Multi-image point correspondence data:
━━━━━━━━━━

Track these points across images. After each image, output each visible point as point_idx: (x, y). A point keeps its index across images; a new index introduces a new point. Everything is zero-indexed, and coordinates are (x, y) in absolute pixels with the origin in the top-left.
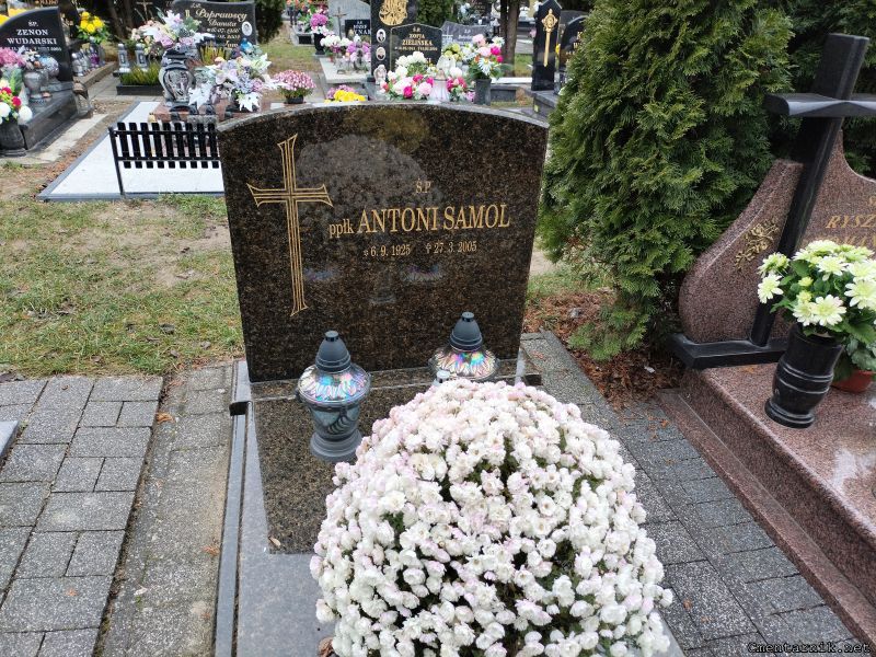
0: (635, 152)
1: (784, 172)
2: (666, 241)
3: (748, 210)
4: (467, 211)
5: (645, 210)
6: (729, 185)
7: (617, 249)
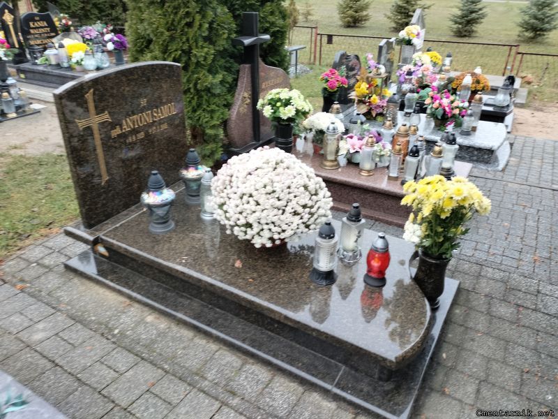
0: (193, 73)
1: (245, 69)
2: (217, 108)
3: (238, 88)
4: (161, 109)
5: (205, 97)
6: (230, 79)
7: (200, 118)
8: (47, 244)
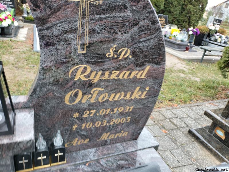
8: (172, 111)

━━━━━━━━━━

▶ Exercise brief:
Rewrite all of the data above, swapping "top-left" for "upper-left" and keeping everything else the same. Omit the pictures.

▶ Your response:
Track these points across images. After each image, output each visible point as point_idx: (x, y). A point keeps its index across images; a new index introduces a new point. Everything is zero-indexed, and coordinates are (x, y) in absolute pixels with the origin in the upper-left.
0: (635, 152)
1: (784, 172)
2: (666, 241)
3: (748, 210)
4: (467, 211)
5: (645, 210)
6: (729, 185)
7: (617, 249)
0: (193, 73)
1: (245, 69)
2: (217, 108)
3: (238, 88)
4: (161, 109)
5: (205, 97)
6: (230, 79)
7: (200, 118)
8: (47, 244)
8: (172, 111)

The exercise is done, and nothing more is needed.